Listen to a passage from Traetta's Antigone Opera of 1772 (right click and open in a new tab)
http://www.youtube.com/watch?v=OGOKp7bDbpk
The entire Libretto
http://www.librettidopera.it/antigona/antigona.html
The entire Sophocles' text
http://ifup.cit.cornell.edu/antigone/pdf/3174Antigonebook.pdf
Antigone is a daughter of the accidentally incestuous marriage between King Oedipus and his mother Jocasta.
In the civil war that ensues after the death of Oedipus, her two brothers kill each other. After this event, Creon declares that, as punishment,one brother's ' body must be left on the plain outside the city to rot or eaten by the wild animals. On the other hand, the other brother is given a State Funeral.

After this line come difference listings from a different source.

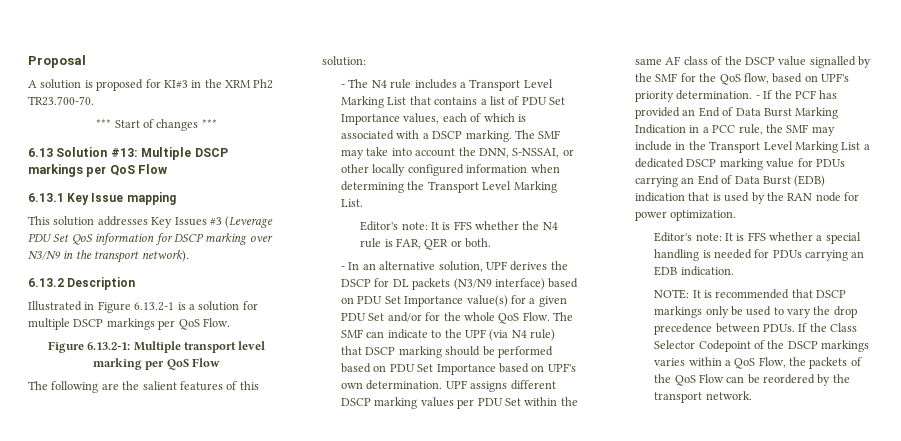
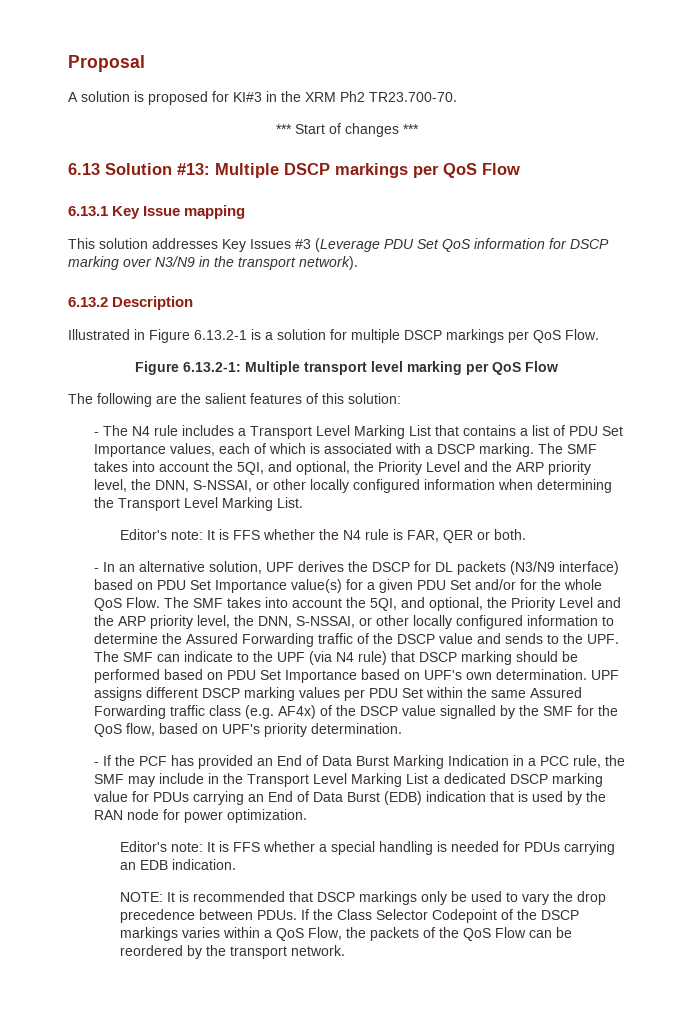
[341,147,476,159] may take into account the -> [93,461,591,475] [93,479,151,492] takes into account the 5QI, and optional, the Priority Level and the ARP priority level, the
(364, 333) none -> [226,597,621,611] [93,615,614,629] [93,633,619,647] [93,651,153,662] takes into account the 5QI, and optional, the Priority Level and the ARP priority level, the DNN, S-NSSAI, or other locally configured information to determine the Assured Forwarding traffic of the DSCP value and sends to the UPF. The SMF
[665,56,708,65] AF class -> [529,687,582,698] [93,705,316,719] Assured Forwarding traffic class (e.g. AF4x)
(753, 95) none -> (402, 728) //

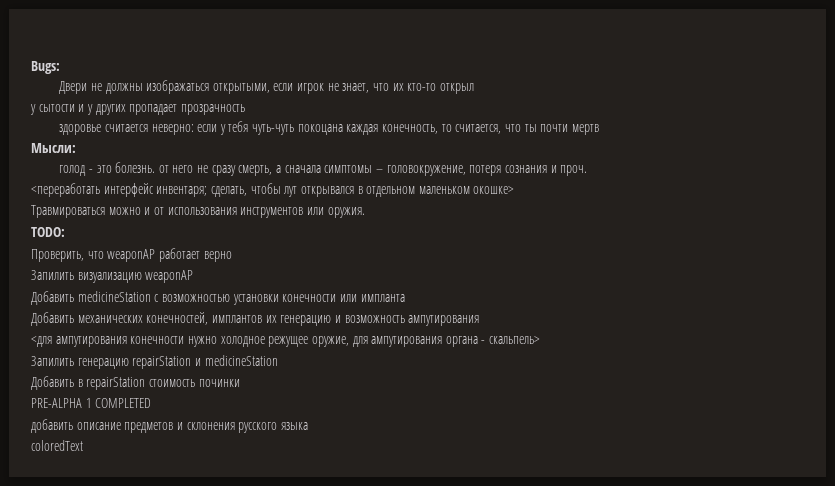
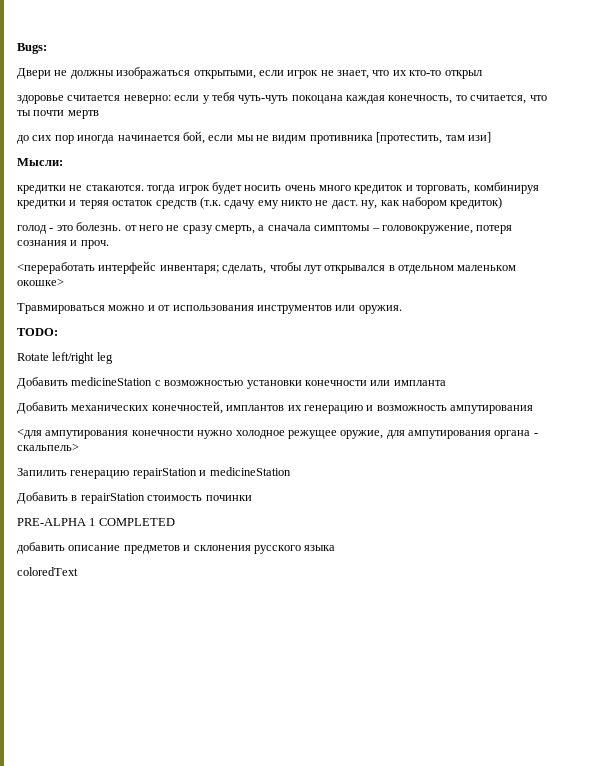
[30,104,245,115] // у сытости и у других пропадает прозрачность -> (482, 74) none
[31,143,76,153] Мысли: -> [17,131,491,144] [17,158,63,166] [17,182,539,194] [17,197,503,209] до сих пор иногда начинается бой, если мы не видим противника [протестить, там изи] // Мысли: // кредитки не стакаются. тогда игрок будет носить очень много кредиток и торговать, комбинируя кредитки и теряя остаток средств (т.к. сдачу ему никто не даст. ну, как набором кредиток)
[31,248,232,262] [31,270,194,283] Проверить, что weaponAP работает верно // Запилить визуализацию weaponAP -> [17,352,113,364] Rotate left/right leg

Antigone determines this to be unjust, immoral and against the laws of the gods, and is determined to bury her brother regardless of Creon's law. Antigone buries her brother by herself; eventually Creon's guards discover this and capture her. Antigone is brought before Creon, where she declares that she knew Creon's law but chose to break it, expounding upon the superiority of 'divine law' to that made by man. She defies his arguments, provoking his wrath and punishment.
Sophocles' Antigone ends in disaster, with Antigone hanging herself after being condemned to die walled up in a cave, and Creon's son Haemon, who loved Antigone, killing himself after finding her body. ( Queen Eurydice, wife of King Creon, also kills herself at the end of the story due to seeing such actions allowed by her husband. She had been forced to weave throughout the entire story and her death alludes to the Fates.
The flowers around the edge are Ismene (Spider lily).
Ismene is also the name of Antigone's sister who would not participate in the burial of her brother for the fear of Creon (thus a wall flower.) The center panel is a modern rendition of Antigone chasing wild dogs away from her brother's body.